### Travail à réaliser:
Poursuivez le texte ci-dessous consacré au roman « Une terre si froide » en reprenant juste après sa dernière phrase.

### Texte du document:
Une terre si froide
1981. Irlande du nord. Sean Duffy intègre le commissariat de la petite bourgade de Carrickfergus, à quelques kilomètres de Belfast. Matty et Crabbie, deux flics de l’équipe, ne tardent à reconnaître les qualités de leur nouveau collègue, sa probité, son envie de bien faire son boulot, son obstination. Ils sont bien les seuls. Sean est catholique. Au sein du Royal Ulster Constabulary, ça fait tache. Le contexte n’est pas à l’apaisement entre les communautés. Le conflit nord-Irlandais n’a jamais fait autant de victimes. Attentats de l’IRA contre représailles sanglantes de l’UDA, voitures piégées, assassinats en pleine rue, Belfast brûle.
Quand le cadavre mutilé d’un homme est retrouvé dans un terrain vague, puis que la main coupée du mort est intervertie avec celle d’une seconde victime, Duffy se lance dans une enquête aux multiples ramifications. Les deux suppliciés étaient homosexuels. L’un d’entre eux avait des contacts avec l’IRA. Les pistes se brouillent.

### Données enregistrées:
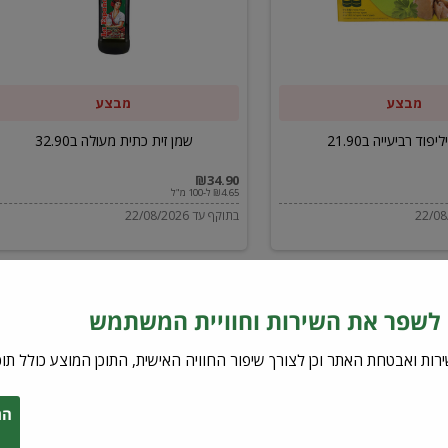
ב32.90
מבצע
מבצע
יפוד רביעייה ב21.90
שמן זית כתית מעולה ב32.90
₪34.90
₪4.65 ל-100 מ"ל
בתוקף עד 22/08/2026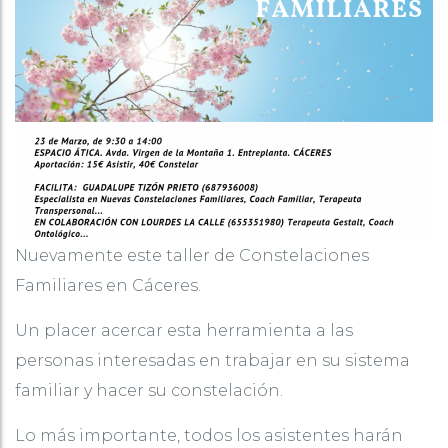
Nuevamente este taller de Constelaciones
Familiares en Cáceres.
Un placer acercar esta herramienta a las
personas interesadas en trabajar en su sistema
familiar y hacer su constelación.
Lo más importante, todos los asistentes harán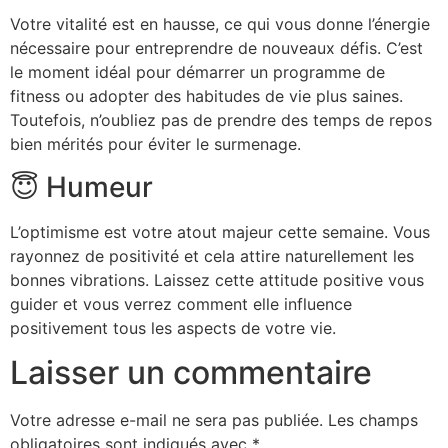
Votre vitalité est en hausse, ce qui vous donne l’énergie
nécessaire pour entreprendre de nouveaux défis. C’est
le moment idéal pour démarrer un programme de
fitness ou adopter des habitudes de vie plus saines.
Toutefois, n’oubliez pas de prendre des temps de repos
bien mérités pour éviter le surmenage.
😇 Humeur
L’optimisme est votre atout majeur cette semaine. Vous
rayonnez de positivité et cela attire naturellement les
bonnes vibrations. Laissez cette attitude positive vous
guider et vous verrez comment elle influence
positivement tous les aspects de votre vie.
Laisser un commentaire
Votre adresse e-mail ne sera pas publiée.
Les champs
obligatoires sont indiqués avec
*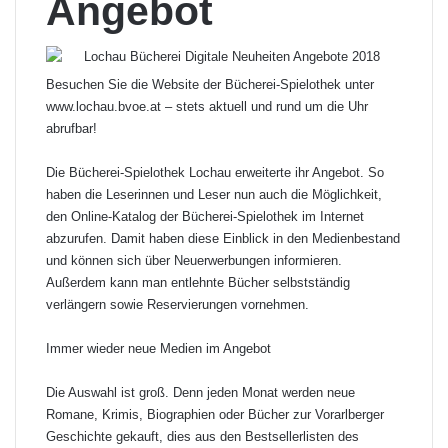
Angebot
Besuchen Sie die Website der Bücherei-Spielothek unter
www.lochau.bvoe.at
– stets aktuell und rund um die Uhr
abrufbar!
Die Bücherei-Spielothek Lochau erweiterte ihr Angebot. So
haben die Leserinnen und Leser nun auch die Möglichkeit,
den Online-Katalog der Bücherei-Spielothek im Internet
abzurufen. Damit haben diese Einblick in den Medienbestand
und können sich über Neuerwerbungen informieren.
Außerdem kann man entlehnte Bücher selbstständig
verlängern sowie Reservierungen vornehmen.
Immer wieder neue Medien im Angebot
Die Auswahl ist groß. Denn jeden Monat werden neue
Romane, Krimis, Biographien oder Bücher zur Vorarlberger
Geschichte gekauft, dies aus den Bestsellerlisten des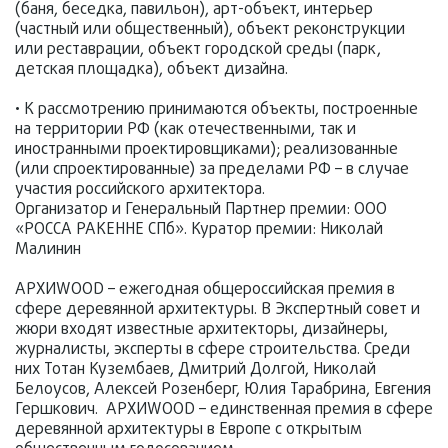
(баня, беседка, павильон), арт-объект, интерьер
(частный или общественный), объект реконструкции
или реставрации, объект городской среды (парк,
детская площадка), объект дизайна.
• К рассмотрению принимаются объекты, построенные
на территории РФ (как отечественными, так и
иностранными проектировщиками); реализованные
(или спроектированные) за пределами РФ – в случае
участия российского архитектора.
Организатор и Генеральный Партнер премии: ООО
«РОССА РАКЕННЕ СПб». Куратор премии: Николай
Малинин
АРХИWOOD – ежегодная общероссийская премия в
сфере деревянной архитектуры. В Экспертный совет и
жюри входят известные архитекторы, дизайнеры,
журналисты, эксперты в сфере строительства. Среди
них Тотан Кузембаев, Дмитрий Долгой, Николай
Белоусов, Алексей Розенберг, Юлия Тарабрина, Евгения
Гершкович. АРХИWOOD – единственная премия в сфере
деревянной архитектуры в Европе с открытым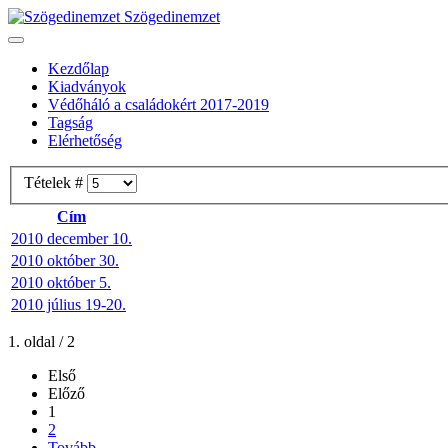
Szögedinemzet
Kezdőlap
Kiadványok
Védőháló a családokért 2017-2019
Tagság
Elérhetőség
Tételek #
Cím
2010 december 10.
2010 október 30.
2010 október 5.
2010 július 19-20.
1. oldal / 2
Első
Előző
1
2
Tovább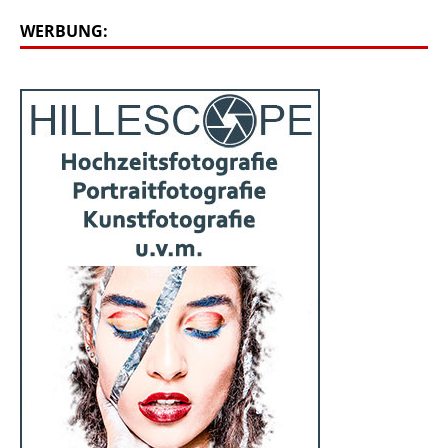
WERBUNG:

### Réponse ci-dessous:
En situant son action en ce début des 80’s, au moment où les Troubles en Ulster atteignent leur paroxysme, McKinty fait d’Une terre si froide un récit portant intrinsèquement les atouts d’un parfait roman noir. L’immersion dans cette Irlande écartelée, sans espoir de réconciliation, est totale bien qu’exprimée surtout en arrière fond, par des infos à la radio ou le bruit des sirènes qui ne semblent plus émouvoir les protagonistes, tant ce décor est leur quotidien. Bobby Sands est mort de sa grève de la faim et Thatcher est prête, malgré les émeutes, à laisser crever d’autres détenus, refusant de céder à leurs revendications, comme porter leurs propres vêtements ou obtenir le statut de prisonniers politiques… Lady Di va se marier bientôt… Le Pape a été victime d’un attentat… Quand ils parcourent certains quartiers catholiques de Belfast, les policiers le font en véhicules blindés et se font canarder de packs de lait, tirer dessus depuis les habitations… Leur routine est semée de périls. Elle reste une routine même si oublier de vérifier si leur voiture ne cache aucune bombe peut se révéler fatal… Les détails de leur vie courante donnent le la, font comprendre sans avoir à appuyer le trait ou se lancer dans de vastes explications.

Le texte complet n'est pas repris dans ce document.